(Records contained in a dataset)

........

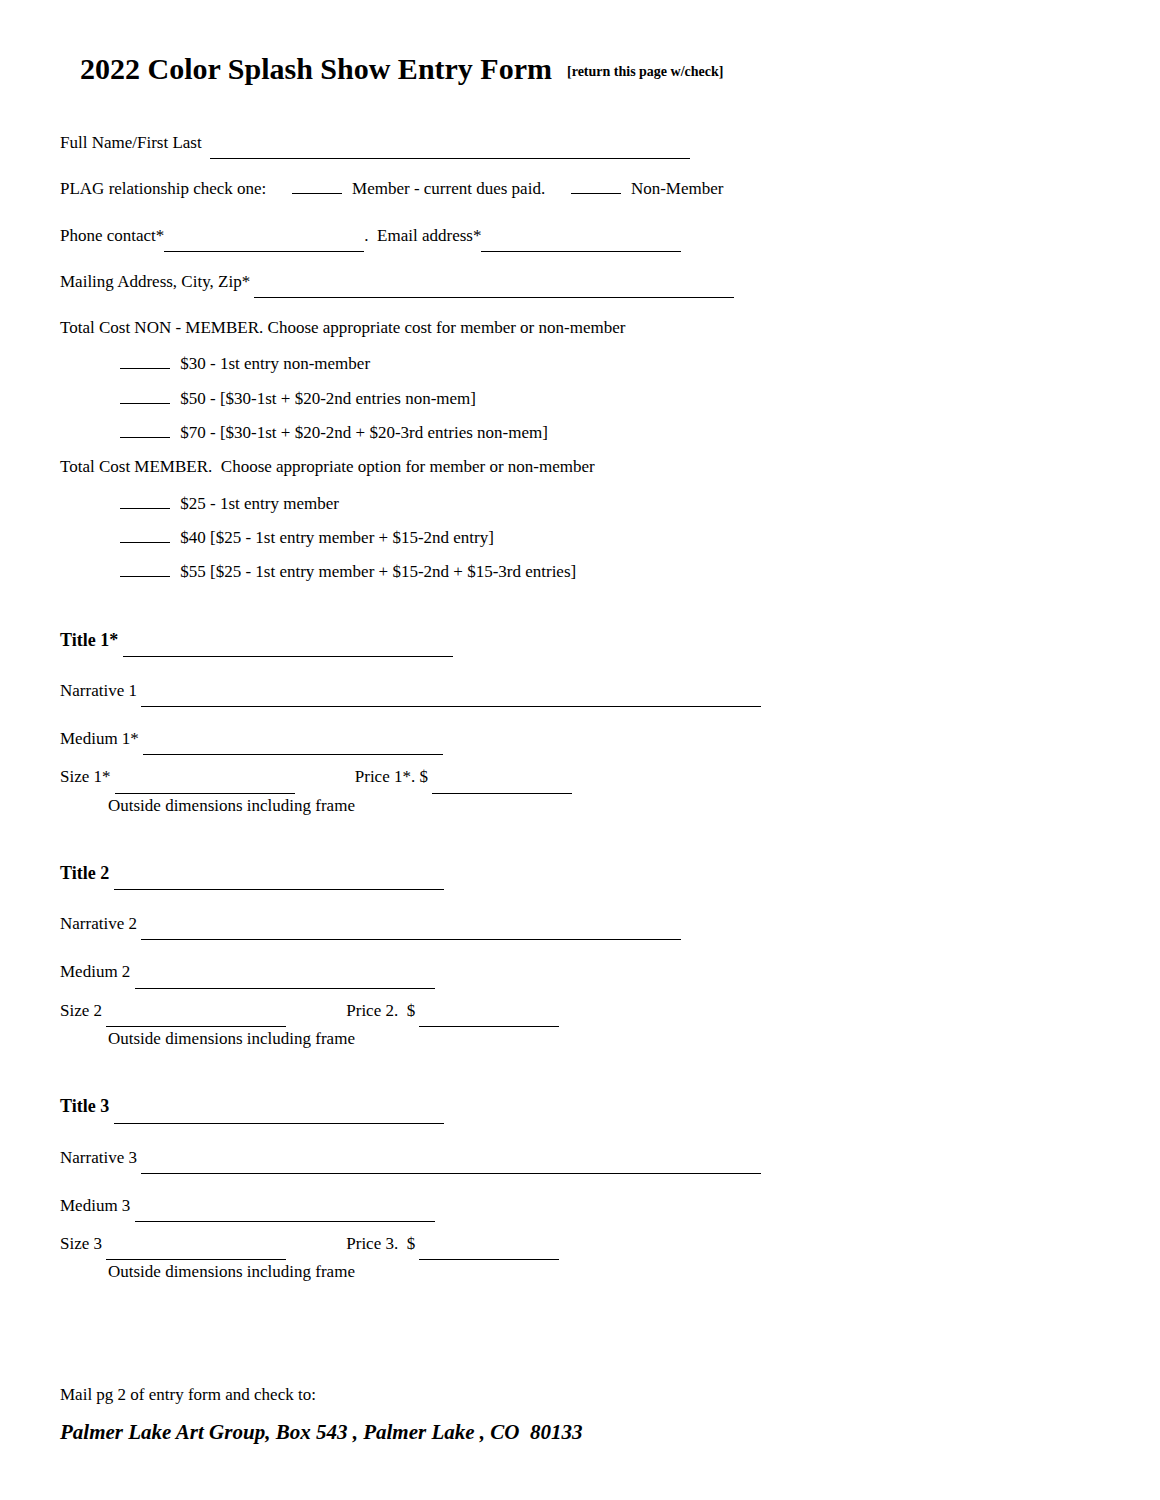2022 Color Splash Show Entry Form [return this page w/check]
Full Name/First Last
PLAG relationship check one: Member - current dues paid. Non-Member
Phone contact* . Email address*
Mailing Address, City, Zip*
Total Cost NON - MEMBER. Choose appropriate cost for member or non-member
$30 - 1st entry non-member
$50 - [$30-1st + $20-2nd entries non-mem]
$70 - [$30-1st + $20-2nd + $20-3rd entries non-mem]
Total Cost MEMBER. Choose appropriate option for member or non-member
$25 - 1st entry member
$40 [$25 - 1st entry member + $15-2nd entry]
$55 [$25 - 1st entry member + $15-2nd + $15-3rd entries]
Title 1*
Narrative 1
Medium 1*
Size 1*
Price 1*. $
Outside dimensions including frame
Title 2
Narrative 2
Medium 2
Size 2
Price 2. $
Outside dimensions including frame
Title 3
Narrative 3
Medium 3
Size 3
Price 3. $
Outside dimensions including frame
Mail pg 2 of entry form and check to:
Palmer Lake Art Group, Box 543 , Palmer Lake , CO 80133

........

▶ Assignment
Any picture among the entries must be skipped; copy all else exactly.

▶ Solution for this problem
2022 Color Splash Show Entry Form [return this page w/check]
Full Name/First Last
PLAG relationship check one: Member - current dues paid. Non-Member
Phone contact* . Email address*
Mailing Address, City, Zip*
Total Cost NON - MEMBER. Choose appropriate cost for member or non-member
$30 - 1st entry non-member
$50 - [$30-1st + $20-2nd entries non-mem]
$70 - [$30-1st + $20-2nd + $20-3rd entries non-mem]
Total Cost MEMBER. Choose appropriate option for member or non-member
$25 - 1st entry member
$40 [$25 - 1st entry member + $15-2nd entry]
$55 [$25 - 1st entry member + $15-2nd + $15-3rd entries]
Title 1*
Narrative 1
Medium 1*
Size 1*
Price 1*. $
Outside dimensions including frame
Title 2
Narrative 2
Medium 2
Size 2
Price 2. $
Outside dimensions including frame
Title 3
Narrative 3
Medium 3
Size 3
Price 3. $
Outside dimensions including frame
Mail pg 2 of entry form and check to:
Palmer Lake Art Group, Box 543 , Palmer Lake , CO 80133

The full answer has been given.